TASK:
In the data below, find every line that has the string "buses", and copy it.

RECORDS SHOWN:

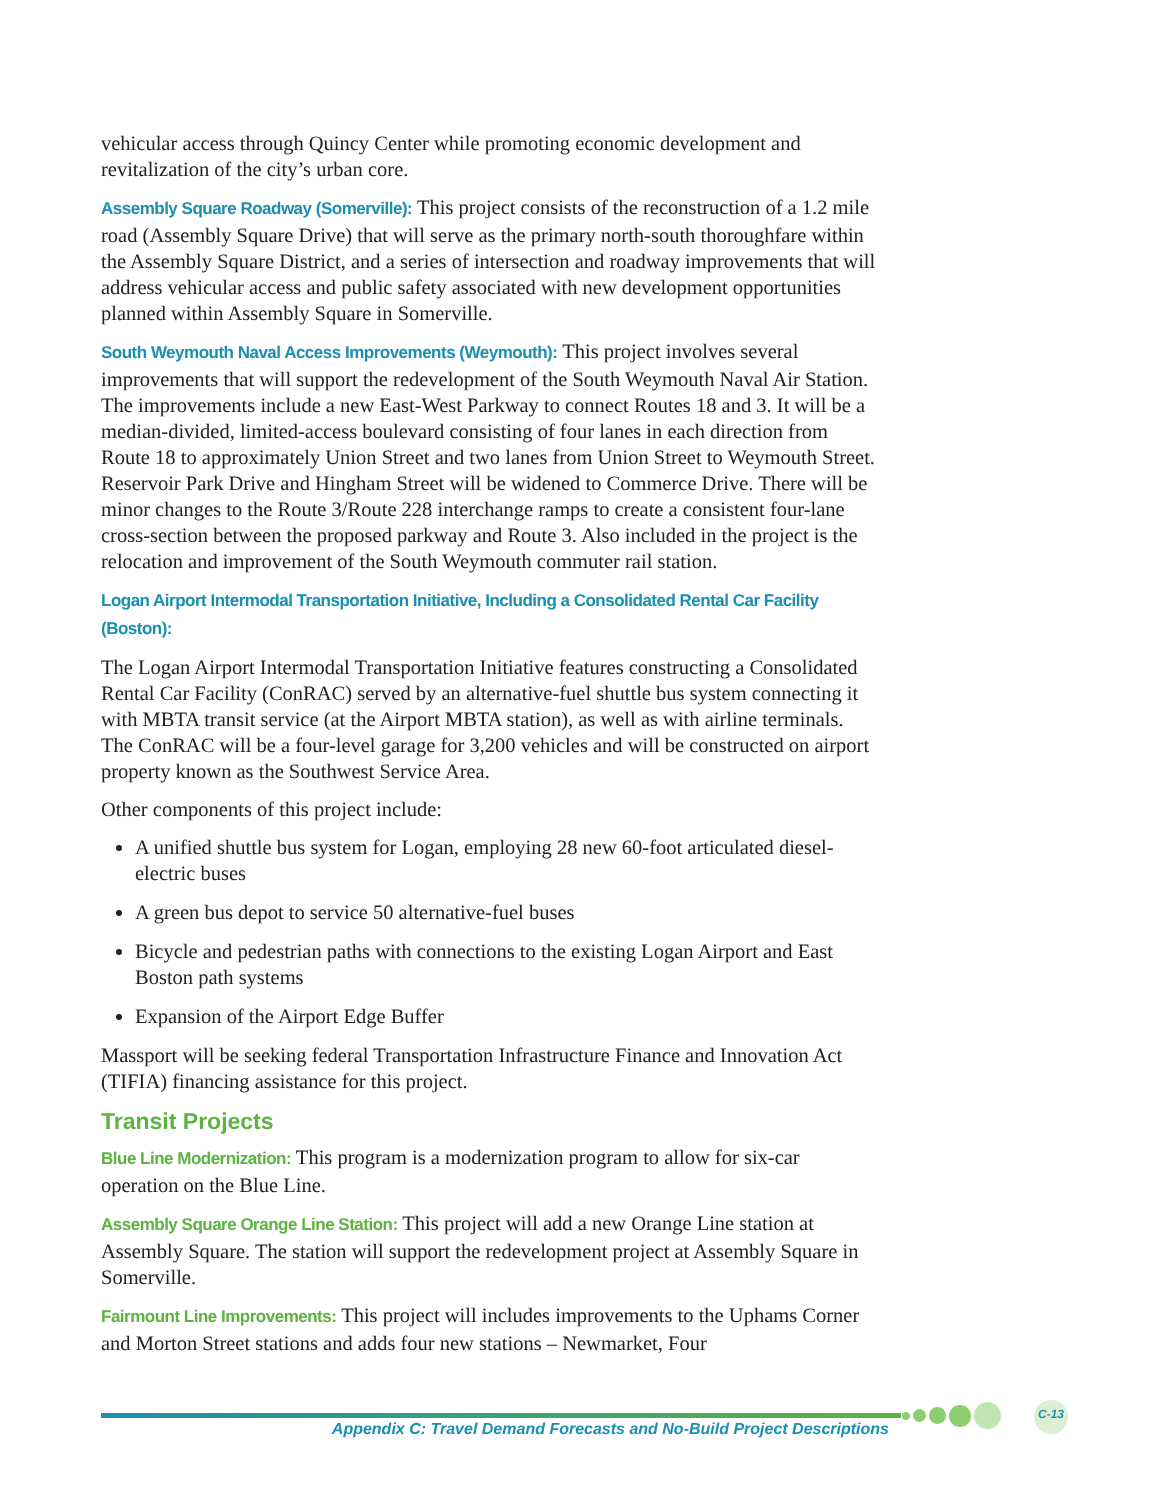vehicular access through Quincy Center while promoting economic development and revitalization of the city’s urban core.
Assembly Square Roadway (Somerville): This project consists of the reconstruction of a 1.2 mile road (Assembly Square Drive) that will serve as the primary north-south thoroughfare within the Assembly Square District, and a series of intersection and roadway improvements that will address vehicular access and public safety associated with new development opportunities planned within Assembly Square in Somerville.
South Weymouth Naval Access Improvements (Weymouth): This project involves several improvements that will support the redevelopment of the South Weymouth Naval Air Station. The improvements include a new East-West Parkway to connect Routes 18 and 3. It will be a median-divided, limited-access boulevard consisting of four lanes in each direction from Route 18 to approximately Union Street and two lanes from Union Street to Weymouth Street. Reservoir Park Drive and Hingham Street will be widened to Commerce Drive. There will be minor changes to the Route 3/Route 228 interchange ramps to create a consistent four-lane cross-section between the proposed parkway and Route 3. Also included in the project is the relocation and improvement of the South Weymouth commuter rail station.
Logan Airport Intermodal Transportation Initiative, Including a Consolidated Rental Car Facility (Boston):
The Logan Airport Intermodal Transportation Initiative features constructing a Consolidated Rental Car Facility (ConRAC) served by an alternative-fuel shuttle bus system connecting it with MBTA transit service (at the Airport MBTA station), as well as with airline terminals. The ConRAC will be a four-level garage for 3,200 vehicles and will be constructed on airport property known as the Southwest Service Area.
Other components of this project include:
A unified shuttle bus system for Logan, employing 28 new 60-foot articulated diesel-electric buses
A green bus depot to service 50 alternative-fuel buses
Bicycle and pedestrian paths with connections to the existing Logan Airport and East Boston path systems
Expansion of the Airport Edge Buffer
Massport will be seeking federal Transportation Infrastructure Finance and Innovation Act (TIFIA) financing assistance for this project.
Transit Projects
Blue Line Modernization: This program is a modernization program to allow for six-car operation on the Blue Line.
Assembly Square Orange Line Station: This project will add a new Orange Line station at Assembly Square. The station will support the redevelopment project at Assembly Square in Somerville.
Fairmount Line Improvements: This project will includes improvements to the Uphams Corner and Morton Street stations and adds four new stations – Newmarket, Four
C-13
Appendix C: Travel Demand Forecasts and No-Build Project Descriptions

ANSWER TO THIS PROBLEM:
A unified shuttle bus system for Logan, employing 28 new 60-foot articulated diesel-electric buses
A green bus depot to service 50 alternative-fuel buses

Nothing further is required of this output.